Selling, General and Administrative Expenses
Selling, general and administrative expenses for the three months ended June 30, 2024 decreased slightly, while for the six months ended June 30, 2024 increased by 3.6%, primarily due to higher legal costs.
Interest Expense
Interest expense increased by 60.2% and 70.7% for the three and six months ended June 30, 2024, respectively, compared to the prior year periods, due to increased debt.
Income Taxes
Income tax expense increased for the three months ended June 30, 2024 due to higher pre-tax income, while the income tax benefit decreased for the six months ended June 30, 2024 due to lower pre-tax loss, compared to the prior year periods.
Net Income (Loss)
Net income for the three months ended June 30, 2024 increased by 80.7%, while net loss for the six months ended June 30, 2024 decreased by 48.8%, compared to the prior year periods, primarily due to higher prices for products sold.
Net Loss Applicable to Common Shareholders
Net loss applicable to common shareholders for the three and six months ended June 30, 2024 decreased by 8.9% and 12.5%, respectively, compared to the prior year periods, due to a lower net loss, partially offset by higher accrued preferred stock dividends.

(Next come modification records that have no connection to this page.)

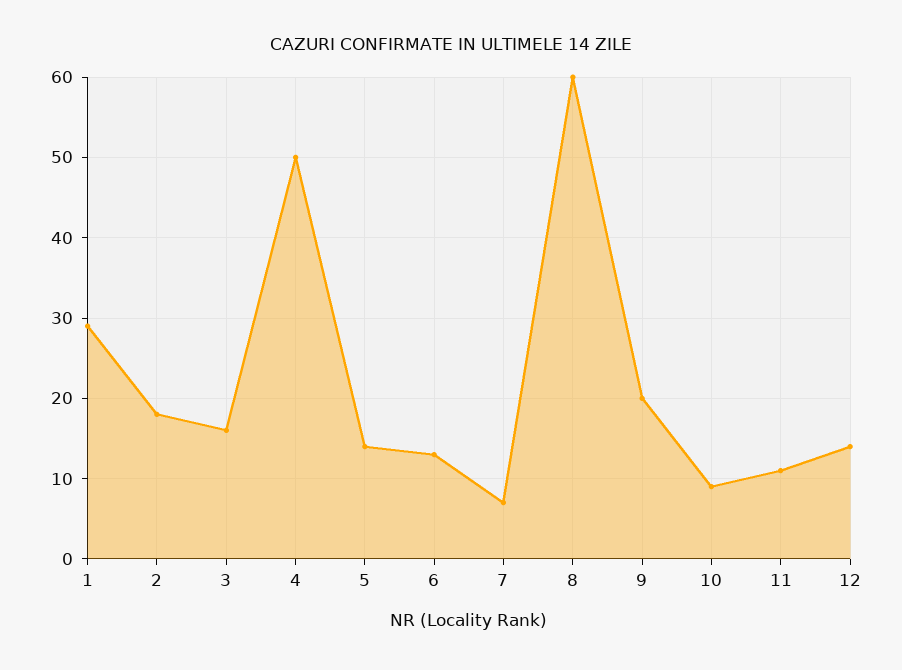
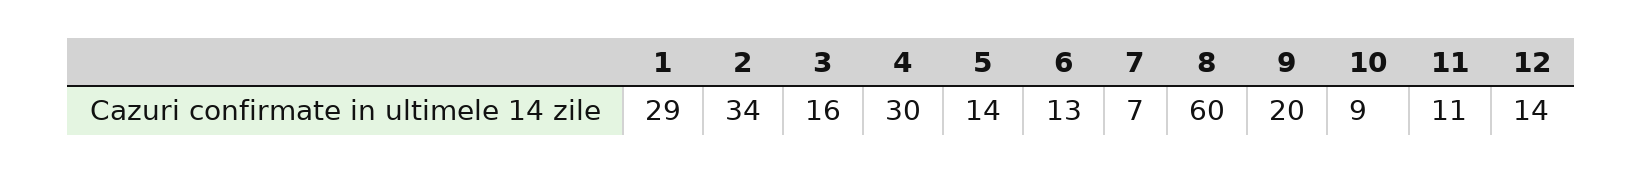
2: 18 -> 34
4: 50 -> 30

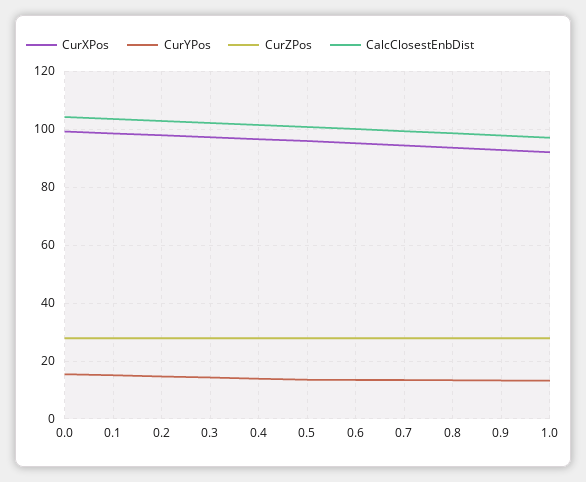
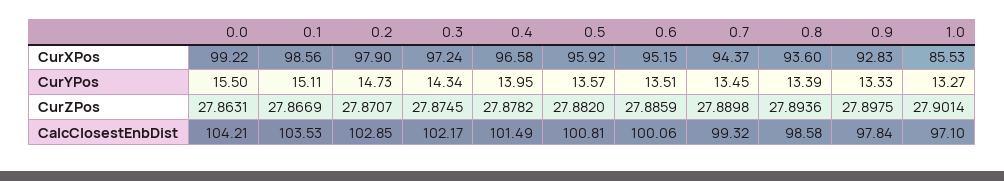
CurXPos, 1.0: 92.5 -> 85.53

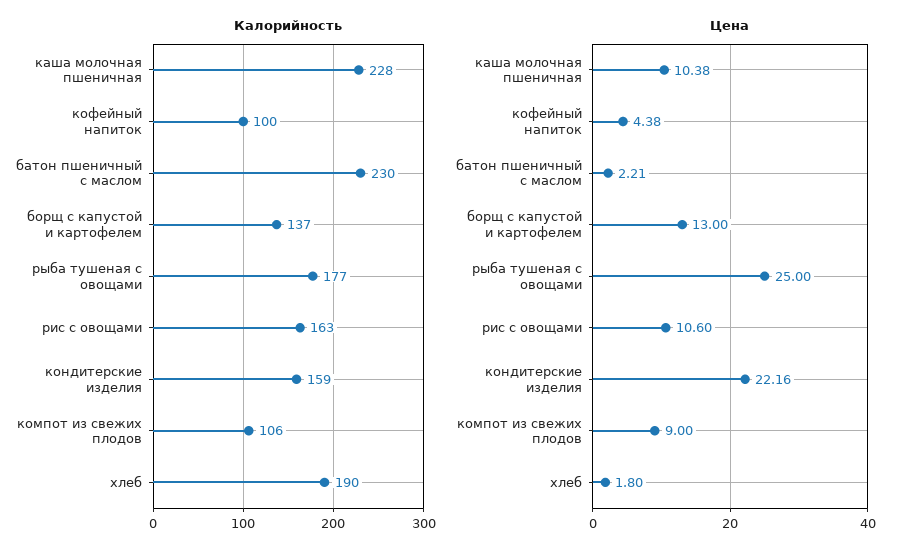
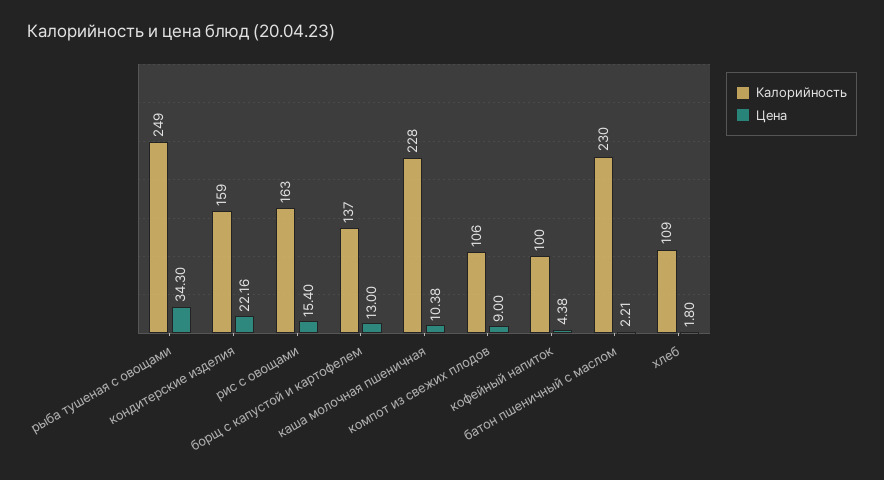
Калорийность, рыба тушеная с овощами: 177 -> 249
Калорийность, хлеб: 190 -> 109
Цена, рыба тушеная с овощами: 25 -> 34.3
Цена, рис с овощами: 10.6 -> 15.4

Liquidity and Capital Resources
As of June 30, 2024, the Company had a working capital balance of $22.8 million and a current working capital ratio of 3.08:1. The Company had a cash balance of $279,807 at June 30, 2024, compared to $238,482 at December 31, 2023.
Cash used in operating activities in the six months ended June 30, 2024 was $2,212,072, primarily associated with reduced grapes payable and increased inventories. Cash used in investing activities was $1,188,276, consisting of property, equipment, and vineyard development costs. Cash generated from financing activities was $3,441,673, primarily from proceeds from the issuance of Preferred Stock and long-term debt, partially offset by debt repayment.
The Company has a revolving line of credit agreement with Umpqua Bank that allows borrowing up to $5,000,000, and had an outstanding balance of $2,334,415 at June 30, 2024. The Company also has long-term debt with AgWest, with a total balance of $10,832,629 as of June 30, 2024.
The Company believes that cash flow from operations and available credit facilities will be sufficient to meet its short-term needs.